Die dramaturgische Transferleistung, die Regisseur Zemeckis und Autor Steven Knight da hinbekommen, soll an dieser Stelle ausdrücklich gelobt werden. Zwischen humorlos-brachialem James-Bond-Krawalltum über den Dächern von Casablanca und dem weichgezeichneten Familienidyll samt Familienpicknick auf den Parkwiesen von Highgate liegt nicht einmal eine Viertelstunde. Man freut sich für das junge Glück, was soll denn das ganze Töten auch immer? Ob 007 auch so verträumt seiner Tochter beim Laufenlernen zuschauen könnte? Es läuft einem kalt den Rücken herunter. Das gefühlige Szenario währt aber nur kurz – bis der schmucke Agent von seinen Vorgesetzten darüber unterrichtet wird, dass die Ehefrau sehr wahrscheinlich eine Doppelagentin ist.

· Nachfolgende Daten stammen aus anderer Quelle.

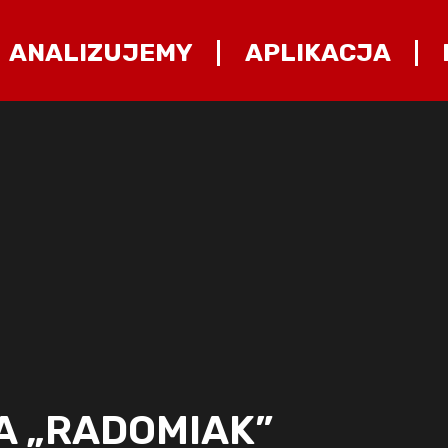
ANALIZUJEMY
APLIKACJA
A „RADOMIAK”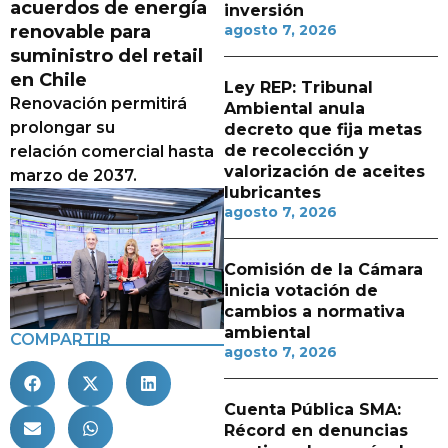
acuerdos de energía
inversión
renovable para
agosto 7, 2026
suministro del retail
en Chile
Ley REP: Tribunal
Renovación permitirá
Ambiental anula
prolongar su
decreto que fija metas
de recolección y
relación comercial hasta
valorización de aceites
marzo de 2037.
lubricantes
agosto 7, 2026
Comisión de la Cámara
inicia votación de
cambios a normativa
ambiental
COMPARTIR
agosto 7, 2026
Cuenta Pública SMA:
Récord en denuncias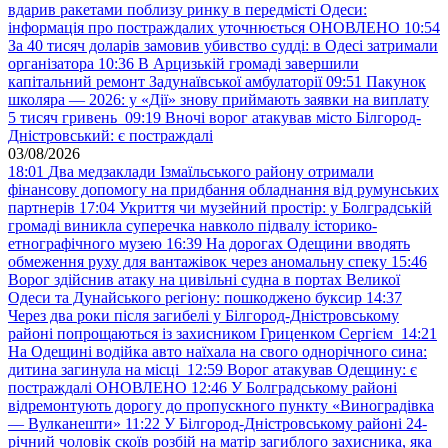
вдарив ракетами поблизу ринку в передмісті Одеси:
інформація про постраждалих уточнюється ОНОВЛЕНО
10:54
За 40 тисяч доларів замовив убивство судді: в Одесі затримали
організатора
10:36
В Арцизькій громаді завершили
капітальний ремонт Задунаївської амбулаторії
09:51
Пакунок
школяра — 2026: у «Дії» знову приймають заявки на виплату
5 тисяч гривень
09:19
Вночі ворог атакував місто Білгород-
Дністровський: є постраждалі
03/08/2026
18:01
Два медзаклади Ізмаїльського району отримали
фінансову допомогу на придбання обладнання від румунських
партнерів
17:04
Укриття чи музейний простір: у Болградській
громаді виникла суперечка навколо підвалу історико-
етнографічного музею
16:39
На дорогах Одещини вводять
обмеження руху для вантажівок через аномальну спеку
15:46
Ворог здійснив атаку на цивільні судна в портах Великої
Одеси та Дунайського регіону: пошкоджено буксир
14:37
Через два роки після загибелі у Білгород-Дністровському
районі попрощаються із захисником Гриценком Сергієм
14:21
На Одещині водійка авто наїхала на свого однорічного сина:
дитина загинула на місці
12:59
Ворог атакував Одещину: є
постраждалі ОНОВЛЕНО
12:46
У Болградському районі
відремонтують дорогу до пропускного пункту «Виноградівка
— Вулканешти»
11:22
У Білгород-Дністровському районі 24-
річний чоловік скоїв розбій на матір загиблого захисника, яка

Die moralische Zwickmühle ist fortan formidable Ausgangslage für die weitere Erzählung. Derweil wandelt Zemeckis auf den Spuren von Steven Spielberg und koloriert seine Bilder in satte Aquarelle, staubfreies Setdesign und üppiges CGI. Während deutsche Kampfflieger nachts die britische Hauptstadt bombardieren, begutachtet die Gesellschaft um Max und Marianne den Schrecken mit offenen Mündern wie ein Feuerwerk. Protzige Schauwerte, die zum einen den Zweiten Weltkrieg in neue, entrückte Bilder bannen und zum anderen über das größte Manko des zum Thriller mutierenden Liebesfilms hinwegtäuschen – der allzu überschaubaren Wandlungsfähigkeit von Brad Pitt. Dem drohenden Familienfiasko begegnet seine Figur mit dem hemdsärmligen Pragmatismus des gewöhnlichen Rachehelden. Weitaus mehr kann man sich dafür an Marion Cotillard erfreuen, deren Rolleninterpretation man geschmeidig, mysteriös und sinnlich zugleich nennen darf. Ihr gehört die Zukunft unter den großen Frauen in Hollywood. Ob sie auch das Herz von Bogarts Rick erweicht hätte? Man kann sich immerhin vorstellen, wie Cotillard einen Revolver auf Claude Rains' Captain Regnault richtet und sagt: »Vergessen sie nicht, die Pistole ist genau auf ihr Herz gerichtet.« Seine Antwort: »Da bin ich am wenigsten verwundbar.« Das waren noch Dialoge!